Please reproduce word for word the lines from the one containing "through vomiting in" to the one containing "How to Interpret", including both of those lines.

^^^^^^^^^^^^^^^^

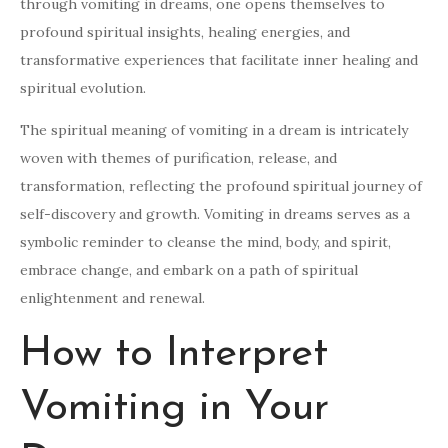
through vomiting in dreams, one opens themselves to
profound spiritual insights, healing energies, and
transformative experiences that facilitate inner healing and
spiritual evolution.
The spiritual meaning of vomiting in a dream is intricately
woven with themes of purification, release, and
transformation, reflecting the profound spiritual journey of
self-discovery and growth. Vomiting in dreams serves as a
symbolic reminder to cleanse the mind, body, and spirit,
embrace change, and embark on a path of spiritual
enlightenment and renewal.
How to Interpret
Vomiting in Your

^^^^^^^^^^^^^^^^

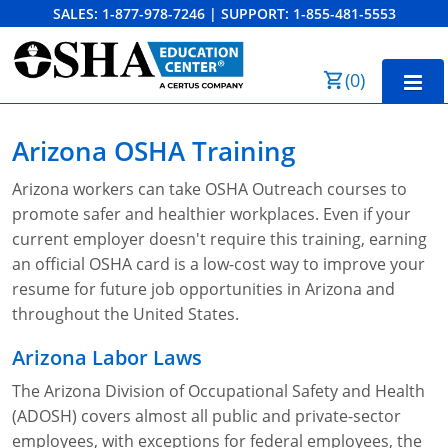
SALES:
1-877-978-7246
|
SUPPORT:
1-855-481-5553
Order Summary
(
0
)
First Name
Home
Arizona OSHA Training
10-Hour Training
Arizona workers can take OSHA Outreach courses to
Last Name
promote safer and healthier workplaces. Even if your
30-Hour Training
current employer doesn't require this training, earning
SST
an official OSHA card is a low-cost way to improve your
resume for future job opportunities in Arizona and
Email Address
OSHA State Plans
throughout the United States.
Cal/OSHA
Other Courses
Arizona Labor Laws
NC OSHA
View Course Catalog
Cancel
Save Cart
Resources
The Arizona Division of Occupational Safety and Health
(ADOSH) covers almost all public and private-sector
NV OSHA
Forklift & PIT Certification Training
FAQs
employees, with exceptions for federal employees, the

^^^^^^^^^^^^^^^^

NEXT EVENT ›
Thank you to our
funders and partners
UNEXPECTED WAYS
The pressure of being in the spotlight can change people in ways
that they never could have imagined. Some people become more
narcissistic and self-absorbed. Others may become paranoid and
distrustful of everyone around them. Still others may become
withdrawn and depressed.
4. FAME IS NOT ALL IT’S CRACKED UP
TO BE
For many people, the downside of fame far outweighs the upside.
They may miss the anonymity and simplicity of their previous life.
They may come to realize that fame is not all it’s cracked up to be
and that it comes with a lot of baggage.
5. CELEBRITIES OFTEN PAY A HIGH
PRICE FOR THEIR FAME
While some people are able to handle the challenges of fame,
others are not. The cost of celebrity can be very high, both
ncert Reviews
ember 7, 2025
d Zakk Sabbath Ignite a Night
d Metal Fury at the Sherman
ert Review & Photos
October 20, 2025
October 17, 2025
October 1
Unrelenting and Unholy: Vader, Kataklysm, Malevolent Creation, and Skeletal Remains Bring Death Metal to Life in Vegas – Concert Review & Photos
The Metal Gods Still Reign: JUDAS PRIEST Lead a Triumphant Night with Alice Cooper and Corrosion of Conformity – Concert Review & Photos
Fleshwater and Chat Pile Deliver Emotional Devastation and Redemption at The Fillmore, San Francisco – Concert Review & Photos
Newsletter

^^^^^^^^^^^^^^^^

◆ **Solution below**
through vomiting in dreams, one opens themselves to
profound spiritual insights, healing energies, and
transformative experiences that facilitate inner healing and
spiritual evolution.
The spiritual meaning of vomiting in a dream is intricately
woven with themes of purification, release, and
transformation, reflecting the profound spiritual journey of
self-discovery and growth. Vomiting in dreams serves as a
symbolic reminder to cleanse the mind, body, and spirit,
embrace change, and embark on a path of spiritual
enlightenment and renewal.
How to Interpret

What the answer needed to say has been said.